As the extraordinary warm spring weather turned to typical spring, with rainy cool days to follow, I thought of sausages.
Many years ago when I was living in Connecticut, the “Culinary Historians of Connecticut” got together to make sausages. I made “Fine Sausage” from Directions for Cookery; Albin Weber made “Hungarian ‘Yard’ Sausage;” Sandy Oliver made ”Creole Chaurice Sausages.” Warner Lord made” To Make a Common Sausage,” from The Art of Cookery, Made Plain and Easy; Margot made “Oxford Sausage” and another Sandy made a family receipt that came from Portugal by the Roman Legions and on to Brazil and the British colonies in 1756.
I looked through all my cookery books, and found that most sausage with casings use the same meat, pork or pork and beef combinations. They also call for similar seasonings or state that you can use this or that. I decided to make the 17th Century Portuguese Pork Sausage. I read through the receipt one more time, and as many early cooks did, I altered it a bit to suit my taste. I bought a pork butt just a little over four pounds; it had a lot of sinew and very little fat so I picked up some salt pork fat. Who doesn’t love pork fat in things? I also picked up a few fresh lemons.
The pork butt needed to be trimmed of the sinew, and both my husband and I worked cutting it all out. We chopped the pork and the salt pork fat into little pieces.
From my freezer, in the basement, I took a bag of hog casings and pulled out three. More than I’ll need however, should I tear one I’ll have a spare. This freezer has many weird things in it, and anyone looking for something should beware of what they might defrost.
As you can see on the plate, my four-pound pork butt ended up being about 2 ¾ pounds, a lot of waste. Now it was time to make sure I had all my spices and herbs ready. The sage and thyme I needed was growing in my herb garden, so when the rain let up, I quickly picked it and washed it off. I used the mortar and pestle to crush peppercorns and fennel seed to a powder, chopped my sage, thyme and garlic and graded the lemon peels. I had cayenne pepper, salt and cardamom seed that I would also add.
The pork and fat was chopped and mixed in the bowl then I added the spices and herbs. We used a ratio of two to one pork to fat. This I mixed first with a wooden spoon then my hand, to make sure that everything was distributed evenly.
Each of the casings needed to be rinsed out several times. The best way to put the casing onto the sausage press is to fill them with water and push them on until you get to the end, while letting the water drain out. Works best over the sink.

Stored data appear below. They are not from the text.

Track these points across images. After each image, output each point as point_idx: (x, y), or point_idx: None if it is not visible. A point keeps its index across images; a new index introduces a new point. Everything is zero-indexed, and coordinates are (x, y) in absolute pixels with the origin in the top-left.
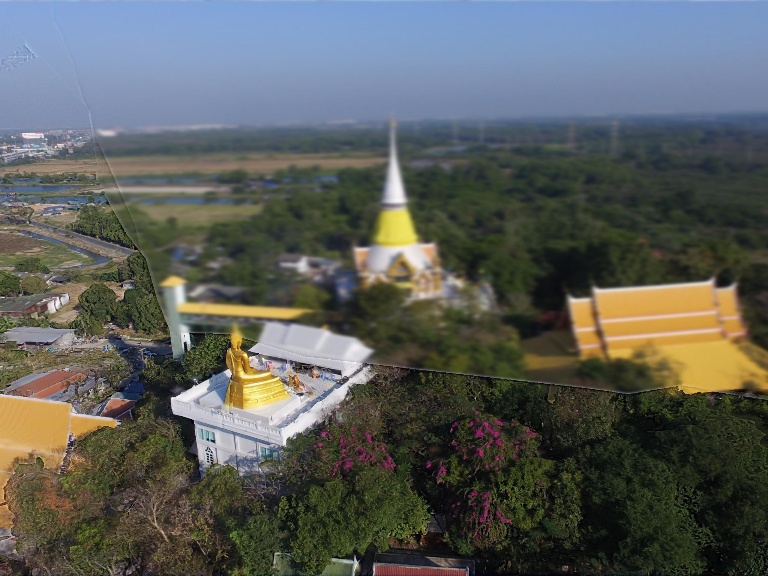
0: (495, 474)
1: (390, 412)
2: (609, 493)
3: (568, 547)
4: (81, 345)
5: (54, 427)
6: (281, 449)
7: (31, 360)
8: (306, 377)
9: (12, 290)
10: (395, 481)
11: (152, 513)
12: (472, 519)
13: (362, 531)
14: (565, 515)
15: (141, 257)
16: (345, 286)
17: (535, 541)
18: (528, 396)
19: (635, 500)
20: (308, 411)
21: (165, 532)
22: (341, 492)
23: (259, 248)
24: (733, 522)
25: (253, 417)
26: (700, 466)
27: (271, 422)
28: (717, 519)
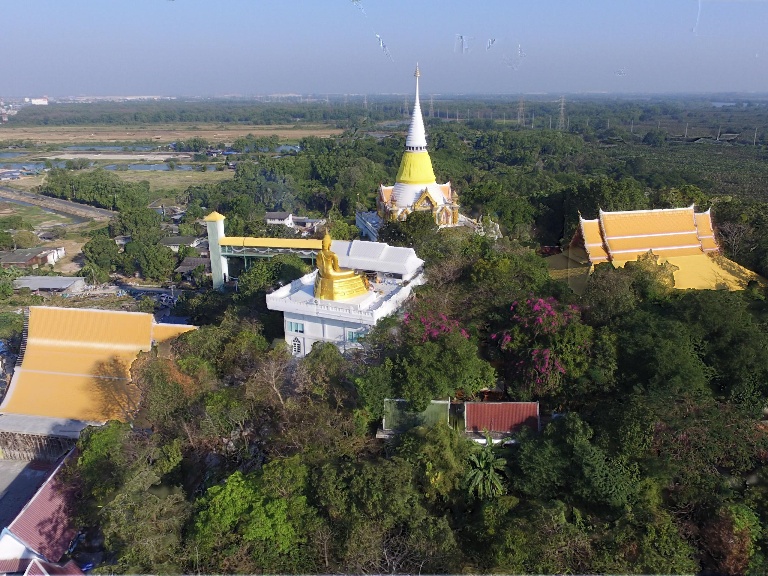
0: (553, 335)
1: (454, 301)
2: (640, 345)
3: (607, 390)
4: (93, 291)
5: (137, 335)
6: (368, 331)
7: (48, 304)
8: (370, 283)
9: (5, 244)
10: (473, 344)
11: (272, 379)
12: (533, 373)
13: (459, 374)
14: (605, 366)
15: (133, 213)
16: (760, 19)
17: (583, 386)
18: (561, 289)
19: (661, 347)
20: (389, 300)
21: (281, 395)
22: (437, 349)
23: (736, 4)
24: (732, 359)
25: (343, 306)
26: (707, 322)
27: (359, 309)
28: (719, 359)
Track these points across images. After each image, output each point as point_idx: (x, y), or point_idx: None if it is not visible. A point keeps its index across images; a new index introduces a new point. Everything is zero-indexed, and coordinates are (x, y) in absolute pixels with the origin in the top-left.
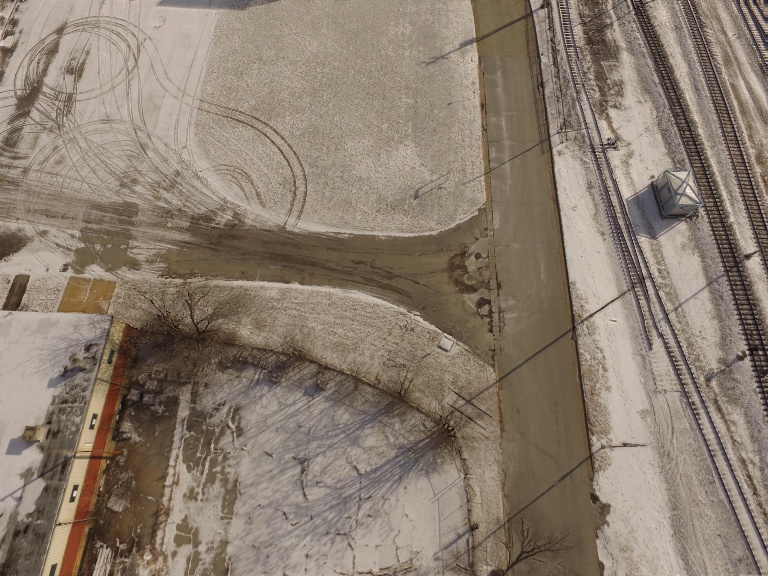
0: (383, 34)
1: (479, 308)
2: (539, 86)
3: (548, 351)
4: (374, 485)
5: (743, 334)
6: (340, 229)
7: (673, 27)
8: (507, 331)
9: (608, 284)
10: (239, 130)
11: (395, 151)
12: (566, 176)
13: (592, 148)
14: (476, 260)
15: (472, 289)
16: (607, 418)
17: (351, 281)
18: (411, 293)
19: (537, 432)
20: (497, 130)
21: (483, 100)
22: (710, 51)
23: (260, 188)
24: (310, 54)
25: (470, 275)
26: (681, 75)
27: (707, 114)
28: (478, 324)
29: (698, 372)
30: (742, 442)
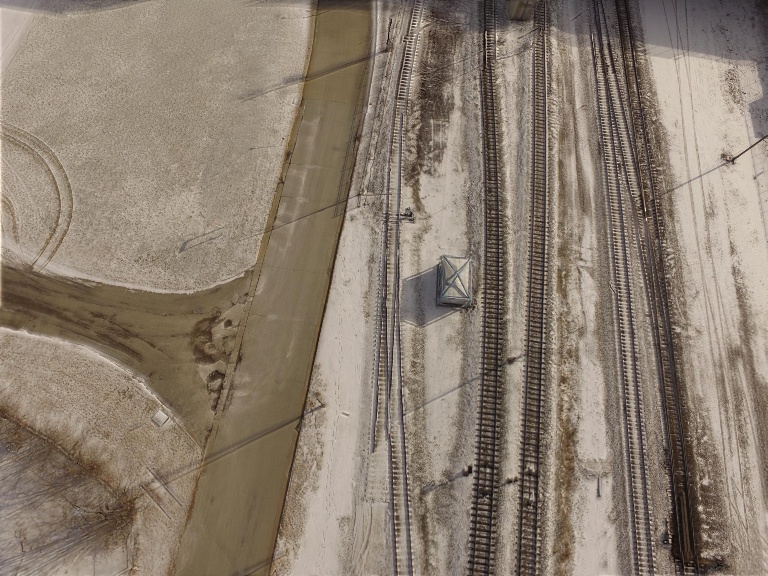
0: (207, 61)
1: (210, 382)
2: (356, 139)
3: (266, 439)
4: (34, 565)
5: (477, 447)
6: (90, 276)
7: (520, 89)
8: (230, 411)
9: (354, 372)
10: (17, 153)
11: (177, 195)
12: (350, 245)
13: (386, 217)
14: (224, 328)
15: (209, 360)
16: (302, 522)
17: (83, 336)
18: (142, 357)
19: (224, 528)
20: (295, 184)
21: (291, 148)
22: (549, 122)
23: (19, 220)
24: (121, 75)
25: (212, 344)
26: (510, 145)
27: (522, 193)
28: (203, 400)
29: (415, 483)
30: (438, 567)
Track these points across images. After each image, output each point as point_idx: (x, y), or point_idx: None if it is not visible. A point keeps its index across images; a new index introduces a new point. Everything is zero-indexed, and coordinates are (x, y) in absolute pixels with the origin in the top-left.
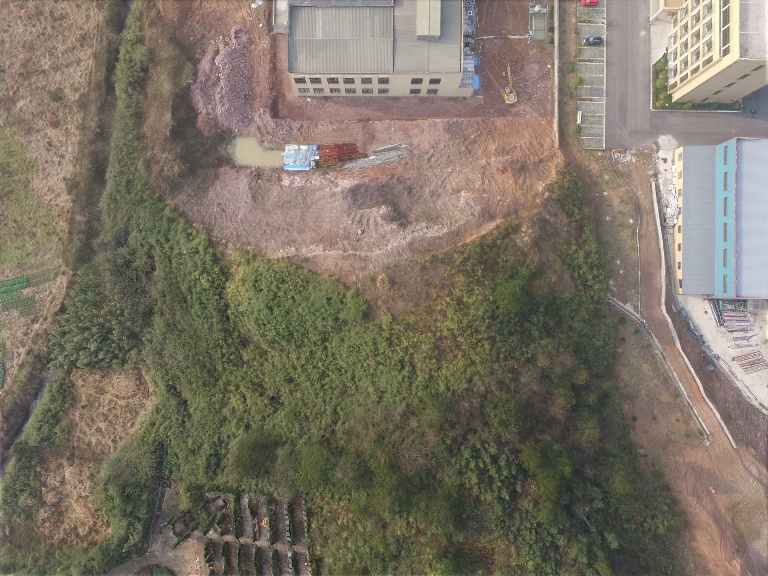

With everything mixed, and the casings on the press, it was time to make sausages.
Allan pushed the meat into the casings, and it started coming out. I helped by gently pulling on the sausage until the casing was full. We used one entire casing and just a small amount of one other. We ended up with a nice plate full, and I would guess that the sausage will feed about four or five people.
I saved out the small single sausage and took the larger piece and froze it for when we have guests. With a nice fire made in the fireplace, I cooked the small sausage to have with a glass of fine wine before the fire, just to take the dampness out of us while we waited for the chicken and potato dish to warm. The sausage was wonderful, with just a hint of the lemon peel. I don’t think anyone could buy better sausage; it is well worth making your own.
For our dinner, we reheating leftover baked chicken and potatoes in the bake kettle and cooked our stand-by green beans with some carrots. We turned the bake kettle several times to warm the chicken, and when it was ready we plated it.
I hope you will try and make sausages; it is easy, and you can use your own seasoning, so it will be just as you like it.